Whārangi 1: Biography
Smirk, Frederick Horace
Professor of medicine
I tuhia tēnei haurongo e A. W. Beasley, ā, i tāngia tuatahitia ki Ngā Tāngata Taumata Rau i te 2000.
Frederick Horace Smirk was born on 12 December 1902 in Accrington, Lancashire, England, the son of Thomas Smirk and his wife, Betsy Ann Cunliffe. He attended Haslingden School, where his father was assistant schoolmaster, before proceeding to Victoria University of Manchester. He graduated MB, ChB with first-class honours in 1925, and acquired an MD, with the gold medal of the British Medical Association, in 1927. He became an MRCP and published the first of 160 scientific papers in the same year.
After junior posts at the Manchester Royal Infirmary, he obtained the Medical Research Council’s Dickenson travelling scholarship, which took him to Vienna, and then a Beit memorial fellowship in 1930. That award gave a start, in difficult times, to many medical scientists of his generation; in his case it brought him to University College, London, and a post as research assistant in the departments of pharmacology and medicine. Here he worked under T. R. Elliott and was influenced by Sir Thomas Lewis. It also introduced him to Aileen Winifrede Bamforth, who was training to be a hospital social worker. They were married in Salford on 22 December 1931.
In 1935 Horace Smirk was appointed professor of pharmacology and physician to the postgraduate programme at the Egyptian University, Cairo. There he developed his interest in hypertension (high blood pressure). Meanwhile, at the University of Otago Medical School in Dunedin, New Zealand, D. W. Carmalt-Jones and F. W. Fitchett, the part-time professors of systematic and clinical medicine respectively, retired at the end of 1939. Funds were available for a full-time replacement and, in June 1940, Smirk was appointed to what now became the Mary Glendining chair in medicine.
He found a wartime lack of experienced physicians for teaching and clinical work, and of material resources, these lacks accentuated by an increase in the medical school annual intake. It was a challenge to his talents: he put together a research department from remnants of equipment and taught undergraduates himself. His long, lean figure, interrogative in posture, became a familiar sight throughout the hospital and medical school. He was blunt in manner but capable of guile.
His researches led him on a quest for a drug which could lower raised blood pressure. On a visit to London in 1949, as visiting professor at the Postgraduate Medical School of London at Hammersmith Hospital, he became interested in the potential of hexamethonium. Back in New Zealand in a series of ground-breaking papers, Smirk was able to show that hypertension could be successfully controlled. As his co-worker F. N. Fastier recalled: ‘From the patient’s standpoint, hexamethonium was a vile drug; but … it pointed the way to effective therapy’.

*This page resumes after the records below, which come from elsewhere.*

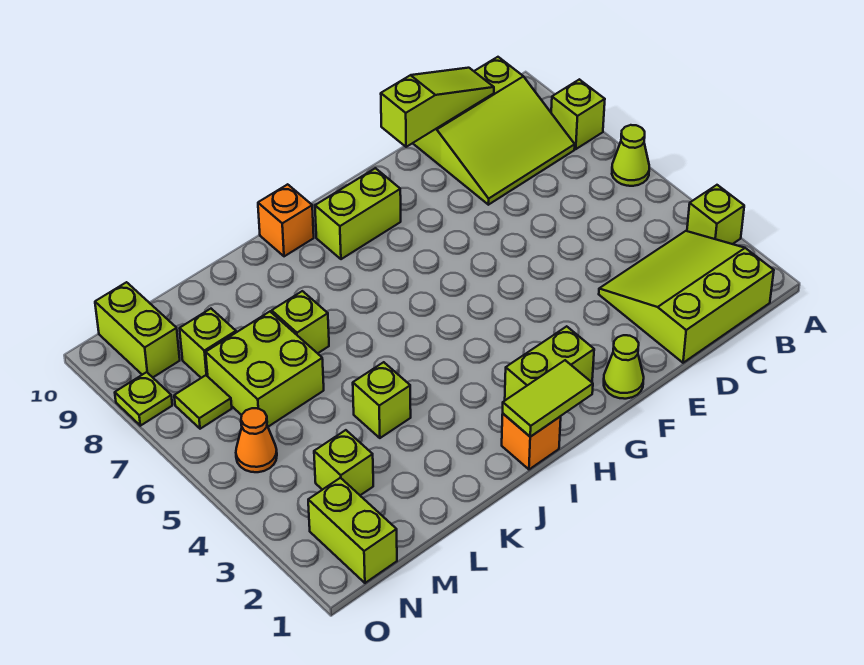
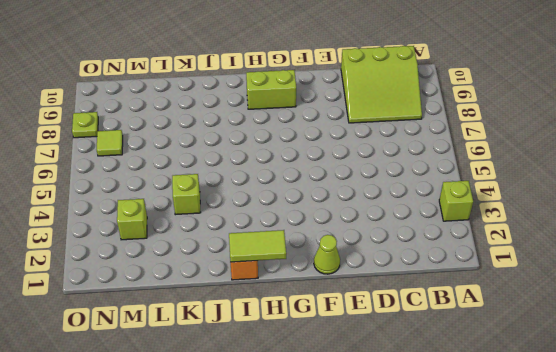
none -> lime cone A6 level 1
none -> lime brick A8 level 1
none -> lime slope B1:D3 level 1 top 1

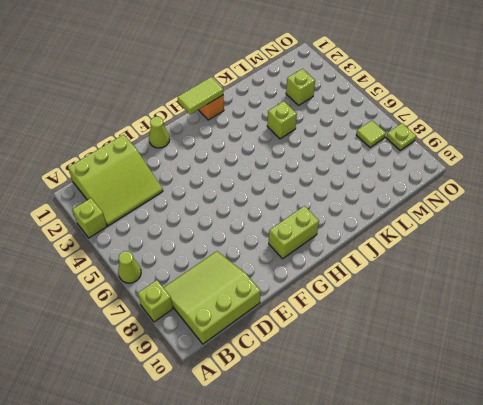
none -> lime brick G2:H2 level 1
none -> orange brick I10 level 1
none -> lime brick K7 level 1

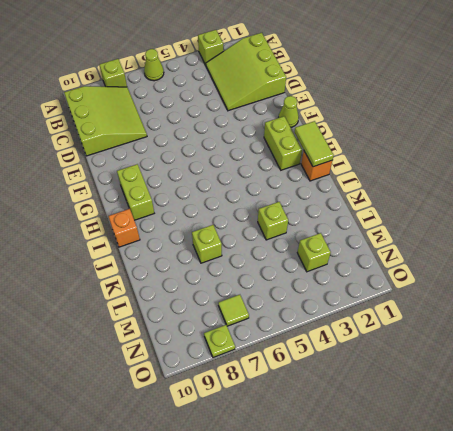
none -> lime brick L6:M7 level 1
none -> lime brick M8 level 1
none -> lime brick N1:N2 level 1

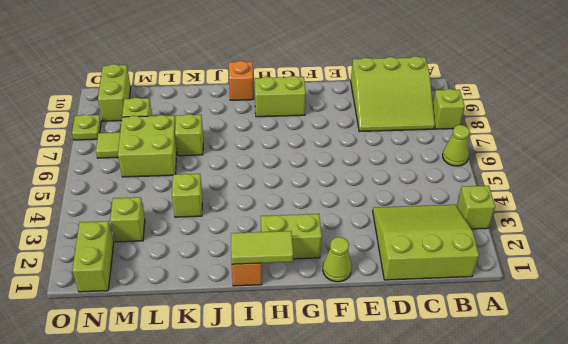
none -> orange cone N5 level 1
none -> lime slope C10:E10 level 2 top E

The department burgeoned, as did Smirk’s reputation. He was skilled at locating research funds: from the Medical Research Council of New Zealand; from life insurance organisations, who recognised the potential of his work; and from pharmaceutical companies. In 1958 he published a major monograph, High arterial pressure. By this stage he had become attracted to the idea of splitting the chair once again, this time into clinical and research elements, and his idea proved attractive to the dean, E. G. Sayers. They persuaded the Wellcome Trust to fund a research facility. The grant was announced during Sayers’s visit to London in 1960. The following year Smirk became research professor and director of the Wellcome Medical Research Institute. At his retirement in 1968 he was paid the unusual tribute of a commemorative issue of the New Zealand Medical Journal .
On his arrival in New Zealand in 1940 Smirk had been made a fellow of the Royal Australasian College of Physicians (then a vigorous two-year-old institution) and appointed to its board of censors. He held this position until he was elected its New Zealand vice president in 1958 for a two-year term, the same year he was knighted. He was on the World Health Organisation’s expert committee on hypertension. He received honorary doctorates of science in 1961 from Hahnemann Medical College in Philadelphia and in 1975, at the time of its centenary of medical classes, from the University of Otago. He had served on the Medical Research Council of New Zealand from 1944 to 1960, and in 1987 was awarded the council’s silver medal. By that time the inroads of Alzheimer’s disease had left him unable to travel to receive the award.
Horace Smirk died in Dunedin on 18 May 1991. His wife, Aileen, had died in 1988. There were three sons and a daughter of their marriage. In his obituary in the New Zealand Medical Journal he was described as having ‘an enquiring mind, an infinite capacity for work and a certain panache and style which always made him interesting’.